In this project, you'll do an experiment to explore the science behind a mystery that puzzled scientists for years. Read on to play the part of a NASA scientist and learn about what's creating bright areas on the dwarf planet Ceres and the process that led to a discovery on Mars.

Side-by-side images showing a dried table salt solution and a close-up view of salt deposits on the dwarf planet Ceres

Credit: NASA/JPL-Caltech | + Expand image


A rocky world covered with craters and bright spots appears brown with splotches of white and purple, the most intense of which is in a large central crater.

1. Learn about Ceres

Ceres is the largest object in the asteroid belt between Mars and Jupiter. Even though it’s in the asteroid belt, Ceres is so much bigger and so different from its asteroid neighbors that scientists classified it as a dwarf planet in 2006.

For many years, when scientists looked at Ceres through a telescope, they noticed bright regions on the dwarf planet. But how those bright regions got there remained a mystery. In 2015, NASA's Dawn spacecraft began orbiting Ceres and observing its surface in more detail. The Dawn spacecraft's close-up view allowed scientists to gain a better understanding of how the hundreds of bright regions came to be.

In this project, you'll do your own experiment to find out what's behind the bright areas on the dwarf planet Ceres.

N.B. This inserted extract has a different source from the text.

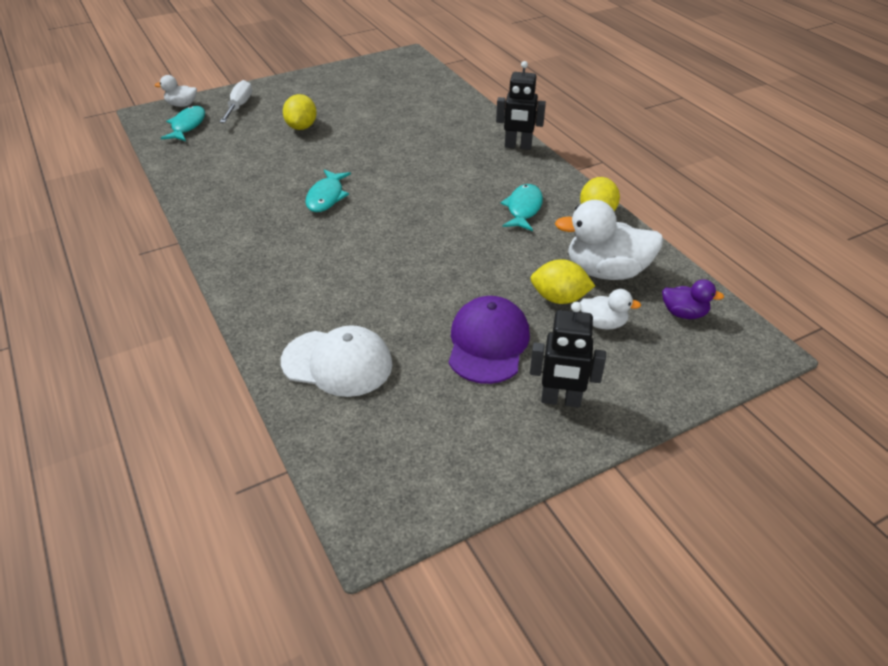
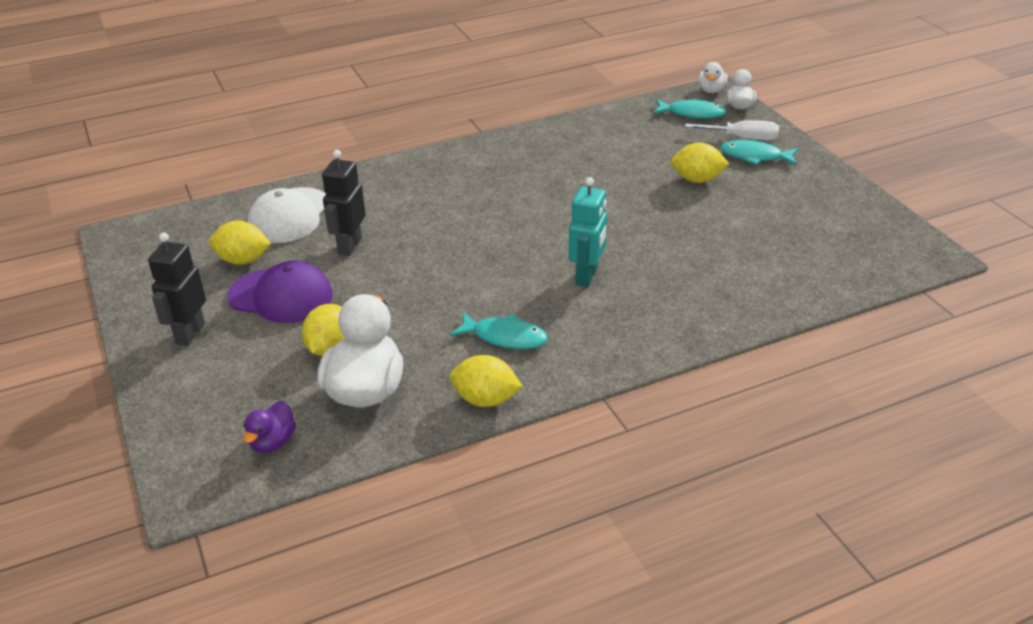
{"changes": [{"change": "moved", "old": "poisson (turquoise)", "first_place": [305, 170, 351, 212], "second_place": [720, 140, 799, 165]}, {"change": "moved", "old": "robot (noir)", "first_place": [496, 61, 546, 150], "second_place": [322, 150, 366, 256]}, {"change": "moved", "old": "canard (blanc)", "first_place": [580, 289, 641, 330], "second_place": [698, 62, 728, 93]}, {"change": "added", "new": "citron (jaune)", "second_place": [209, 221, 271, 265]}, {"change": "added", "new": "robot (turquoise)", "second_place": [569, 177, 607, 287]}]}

About the image: This image of Ceres was created with data captured by NASA's Dawn spacecraft. The colors have been enhanced to reveal features on the surface of the dwarf planet. Image credit: NASA/JPL-Caltech/UCLA/MPS/DLR/IDA | + Expand image

Side-by-side images show a person adding salt to water and stirring it to dissolve the salt.

2. Dissolve salts

Create two or three different saline, or salty, solutions by dissolving salt in warm water. You can use different amounts of the same type of salt or different types of salt to make your solutions using the ratios below.

Table salt and epsom salt ratios:
1:4 (1.0 Tbsp salt to 0.25 cup water)
1:8 (1.5 tsp salt to 0.25 cup water)
1:16 (0.75 tsp salt to 0.25 cup water)

Baking soda ratios:
1:12 (1.0 tsp baking soda to 0.25 cup water)
1:16 (0.75 tsp baking soda to 0.25 cup water)
1:24 (0.5 tsp baking soda to 0.25 cup water)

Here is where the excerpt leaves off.